For instance, Fayose, who menacingly threatened you in Okuku, Osun State, in 2010, had repeatedly accused you of seeking a third term as president and corralling elected politicians to use public funds to build you a personal library.
I know your traducers would remember the multi-billion dollar Halliburton scandal that rocked your administration; the controversial killing of a serving Minister of Justice and Attorney-General, Bola Ige; the seizure of Lagos federal allocations despite Supreme Court ruling; your non-recognition of MKO Abiola, a fellow Egba citizen, during your eight-year presidency; $214m National ID scam; multibillion-dollar electricity darkness; removal of governors and Senate presidents, among others. But you don’t care.
If I outlive OBJ, I’ll stand with him when vindictive condolence writers turn their poisonous pens against him as he did against Kashamu. Even if all the ‘sins’ of Okikiola are sordid and uncountable – and all the perfumes of Arabia can’t overcome their rancidity, I’ll still stand with OBJ, a born-again Christian, for mowing Odi down and calling Plateau State CAN chairman, Rev Yakubu Pam, “an idiot.” Total annihilation is what a town like Odi in Bayelsa gets when some of her youths kill security agents, and your response, ‘CAN my foot!’ is the appropriate reply to Pam’s call for Christians to defend themselves in the face of killings on the plateau.

» **Exercise set**
1. For the OBJ passage, decide whether each statement agrees with the text: (a) Fayose accused OBJ of seeking a third term as president; (b) OBJ recognized MKO Abiola during his presidency; (c) Rev Yakubu Pam is the CAN chairman of Bayelsa State. Answer yes or no for each and quote the deciding words.
2. Write the next paragraph of the OBJ passage, picking up after its final sentence.

» **Dataset items**

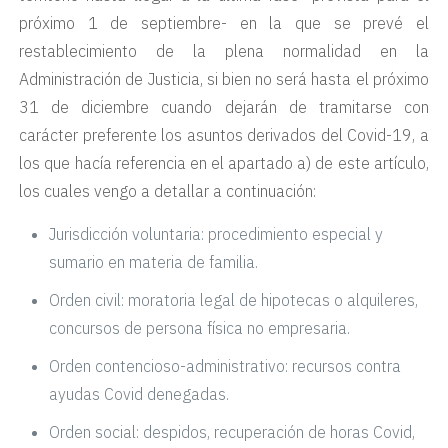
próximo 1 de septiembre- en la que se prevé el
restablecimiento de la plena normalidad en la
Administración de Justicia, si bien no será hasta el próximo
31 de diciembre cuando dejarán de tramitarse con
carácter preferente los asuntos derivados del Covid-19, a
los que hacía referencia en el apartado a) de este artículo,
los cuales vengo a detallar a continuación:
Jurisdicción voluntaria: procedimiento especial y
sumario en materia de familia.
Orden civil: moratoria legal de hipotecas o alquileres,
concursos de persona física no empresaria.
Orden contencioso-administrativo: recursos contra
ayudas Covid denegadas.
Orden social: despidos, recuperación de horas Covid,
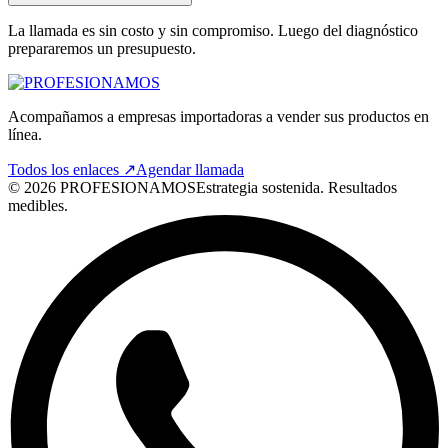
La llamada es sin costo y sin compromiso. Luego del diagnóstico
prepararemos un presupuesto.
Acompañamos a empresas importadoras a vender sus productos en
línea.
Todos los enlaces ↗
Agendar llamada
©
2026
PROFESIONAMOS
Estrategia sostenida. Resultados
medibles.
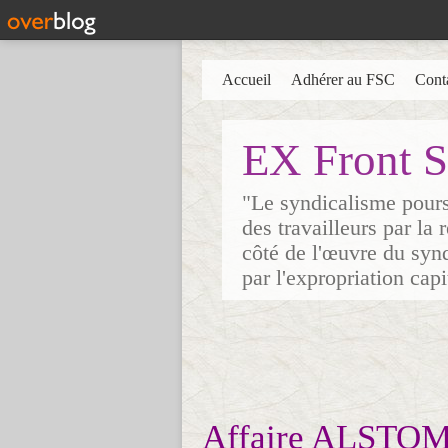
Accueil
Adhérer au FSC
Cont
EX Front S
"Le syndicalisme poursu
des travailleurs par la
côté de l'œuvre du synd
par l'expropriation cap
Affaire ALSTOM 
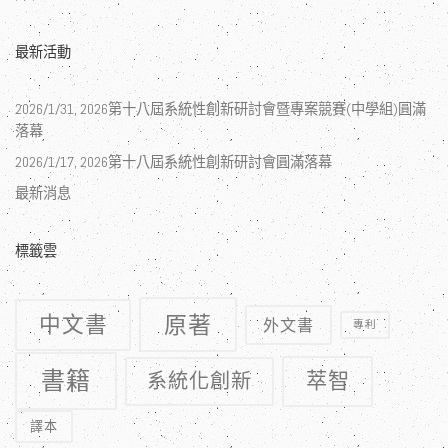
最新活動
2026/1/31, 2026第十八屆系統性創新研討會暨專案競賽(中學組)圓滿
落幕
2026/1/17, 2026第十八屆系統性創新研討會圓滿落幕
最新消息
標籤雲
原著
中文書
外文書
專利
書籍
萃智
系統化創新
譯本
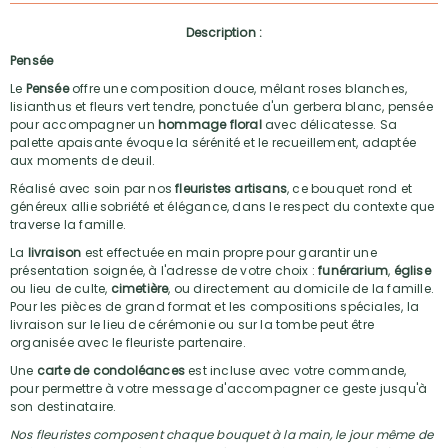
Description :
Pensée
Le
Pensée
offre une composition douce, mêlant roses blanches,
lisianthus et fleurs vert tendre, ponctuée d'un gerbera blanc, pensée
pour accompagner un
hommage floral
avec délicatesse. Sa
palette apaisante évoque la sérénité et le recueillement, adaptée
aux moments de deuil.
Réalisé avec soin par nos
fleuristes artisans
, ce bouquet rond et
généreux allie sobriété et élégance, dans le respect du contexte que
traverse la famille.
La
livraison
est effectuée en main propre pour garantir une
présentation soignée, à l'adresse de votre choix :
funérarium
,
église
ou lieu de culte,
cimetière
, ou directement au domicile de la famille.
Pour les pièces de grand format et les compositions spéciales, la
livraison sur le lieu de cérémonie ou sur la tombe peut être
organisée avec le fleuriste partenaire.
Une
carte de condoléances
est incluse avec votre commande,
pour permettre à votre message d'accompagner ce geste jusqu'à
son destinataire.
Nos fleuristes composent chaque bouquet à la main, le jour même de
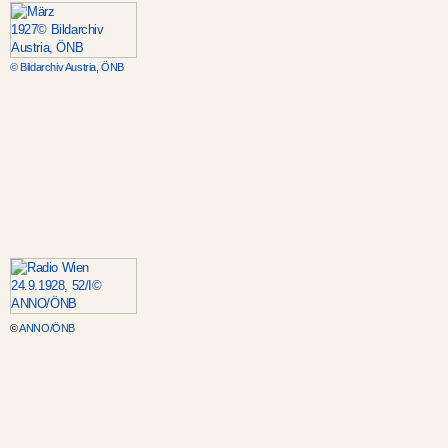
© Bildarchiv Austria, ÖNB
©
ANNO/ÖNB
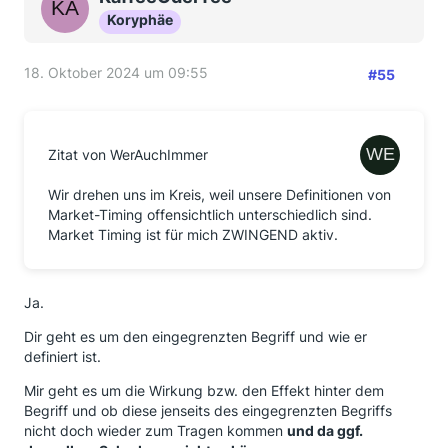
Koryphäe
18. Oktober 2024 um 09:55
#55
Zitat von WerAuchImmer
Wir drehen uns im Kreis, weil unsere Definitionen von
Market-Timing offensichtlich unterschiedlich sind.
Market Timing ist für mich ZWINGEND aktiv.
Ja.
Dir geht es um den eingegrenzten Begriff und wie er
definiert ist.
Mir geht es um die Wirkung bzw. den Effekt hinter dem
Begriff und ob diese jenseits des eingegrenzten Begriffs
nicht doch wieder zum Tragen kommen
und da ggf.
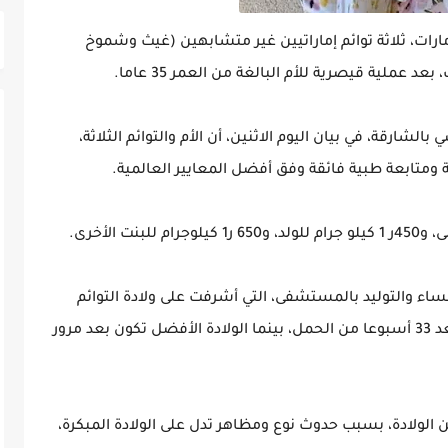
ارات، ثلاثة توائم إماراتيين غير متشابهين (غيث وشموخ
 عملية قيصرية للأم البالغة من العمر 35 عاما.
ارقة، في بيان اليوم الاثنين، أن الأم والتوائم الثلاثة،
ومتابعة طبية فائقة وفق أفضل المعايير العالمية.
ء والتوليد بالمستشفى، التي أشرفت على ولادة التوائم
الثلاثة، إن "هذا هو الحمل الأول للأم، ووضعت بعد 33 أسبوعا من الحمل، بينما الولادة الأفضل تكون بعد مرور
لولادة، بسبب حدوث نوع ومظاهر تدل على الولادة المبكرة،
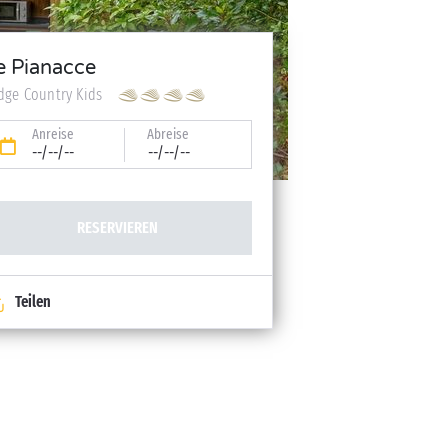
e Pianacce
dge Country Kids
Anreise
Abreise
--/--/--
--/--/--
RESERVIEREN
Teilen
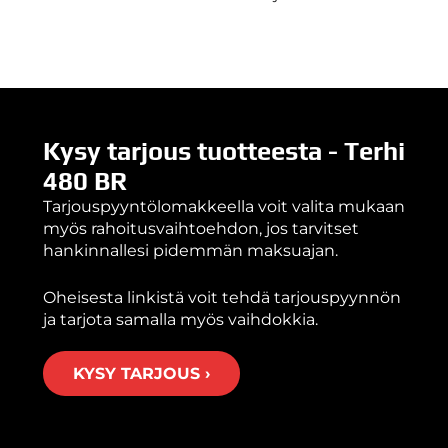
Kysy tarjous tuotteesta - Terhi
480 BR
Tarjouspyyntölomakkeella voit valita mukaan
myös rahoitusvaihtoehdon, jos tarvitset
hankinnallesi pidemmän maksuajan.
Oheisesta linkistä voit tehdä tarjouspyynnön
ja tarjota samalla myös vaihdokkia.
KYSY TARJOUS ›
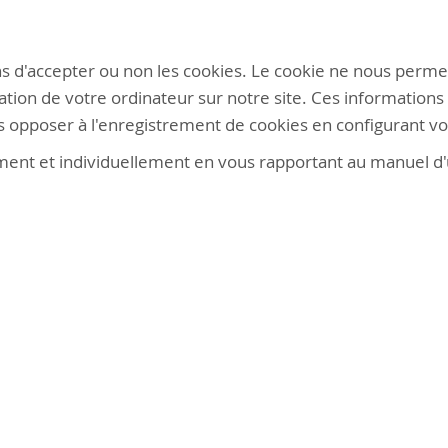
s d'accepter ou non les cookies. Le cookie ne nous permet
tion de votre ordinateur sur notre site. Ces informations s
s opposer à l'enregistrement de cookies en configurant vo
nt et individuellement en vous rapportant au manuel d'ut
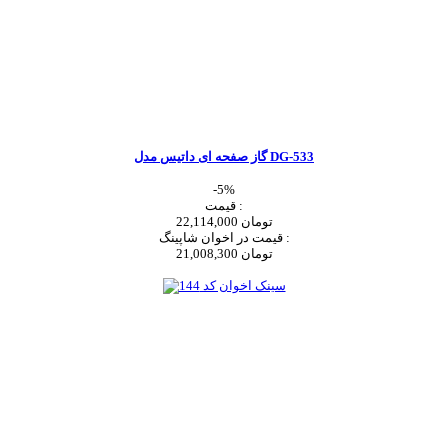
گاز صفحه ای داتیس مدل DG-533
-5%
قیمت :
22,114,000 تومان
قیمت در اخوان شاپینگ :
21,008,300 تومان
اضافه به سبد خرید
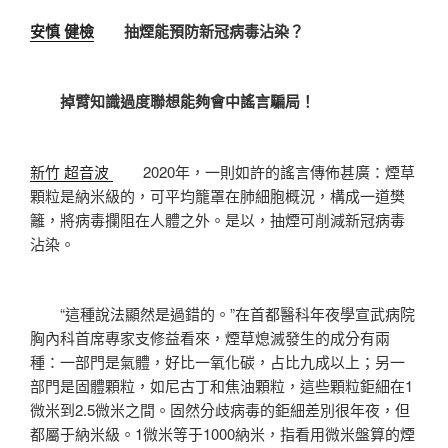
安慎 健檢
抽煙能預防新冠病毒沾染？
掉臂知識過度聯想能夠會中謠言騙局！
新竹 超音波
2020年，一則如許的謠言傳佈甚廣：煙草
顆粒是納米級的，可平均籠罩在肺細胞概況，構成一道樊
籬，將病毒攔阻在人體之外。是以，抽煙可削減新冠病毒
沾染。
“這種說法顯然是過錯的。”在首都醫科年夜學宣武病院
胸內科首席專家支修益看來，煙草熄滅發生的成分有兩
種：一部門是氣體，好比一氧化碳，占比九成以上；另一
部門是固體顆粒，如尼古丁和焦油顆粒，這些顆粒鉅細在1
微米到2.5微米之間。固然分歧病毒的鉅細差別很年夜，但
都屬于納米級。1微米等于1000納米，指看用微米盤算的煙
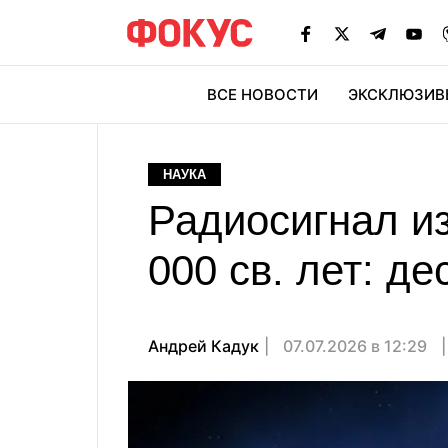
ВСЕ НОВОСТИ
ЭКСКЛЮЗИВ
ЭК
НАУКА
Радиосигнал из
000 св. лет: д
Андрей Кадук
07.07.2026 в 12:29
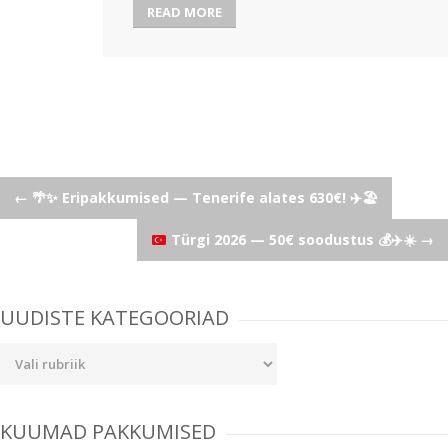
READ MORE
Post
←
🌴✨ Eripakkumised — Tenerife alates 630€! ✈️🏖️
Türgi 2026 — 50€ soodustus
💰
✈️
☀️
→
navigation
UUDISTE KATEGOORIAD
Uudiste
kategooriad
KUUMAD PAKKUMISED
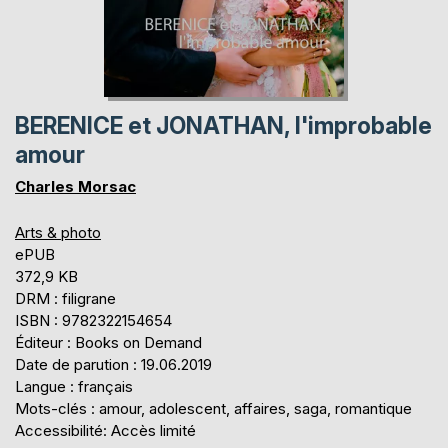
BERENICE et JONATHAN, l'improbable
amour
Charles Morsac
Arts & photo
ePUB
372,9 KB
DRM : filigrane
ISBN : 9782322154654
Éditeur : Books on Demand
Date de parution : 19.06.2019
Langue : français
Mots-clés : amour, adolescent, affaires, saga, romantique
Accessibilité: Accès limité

» **Expected responses**
1.
(a) Yes: "had repeatedly accused you of seeking a third term as president"
(b) No: "your non-recognition of MKO Abiola, a fellow Egba citizen, during your eight-year presidency"
(c) No: "Plateau State CAN chairman, Rev Yakubu Pam"

2.
I know how unforgiving some Nigerians could be, Sir. In their condolences, many are likely to go down filial lane and scribble, “The President whom his son publicly accused of having sexual affairs with his wife!”
Baba, just like you did to Kashamu, after you live for more than 100 years and go to your grave, many Nigerians will intern your good deeds and only remember the everlasting bile in your firstborn’s letter to you in 2013.
General Obasanjo, I foresee some Nigerians rereading Iyabo’s harrowing letter before penning their condolences. I’m sure they’ll quote Iyabo’s exact words which described you as “a manipulator, hypocrite, narcissist, greedy, third-term seeker, megalomaniac, intolerant, two-faced and an uncaring father and husband”. But you would be too far gone to hear their babble, I know.
Freely, I’ll defend you over your political ‘sins’ but I’ll decline my support against the verdict of your family because nobody can know you more than your family, sir.
Honesty is the first chapter in the book of wisdom, whispers Thomas Jefferson, from the grave.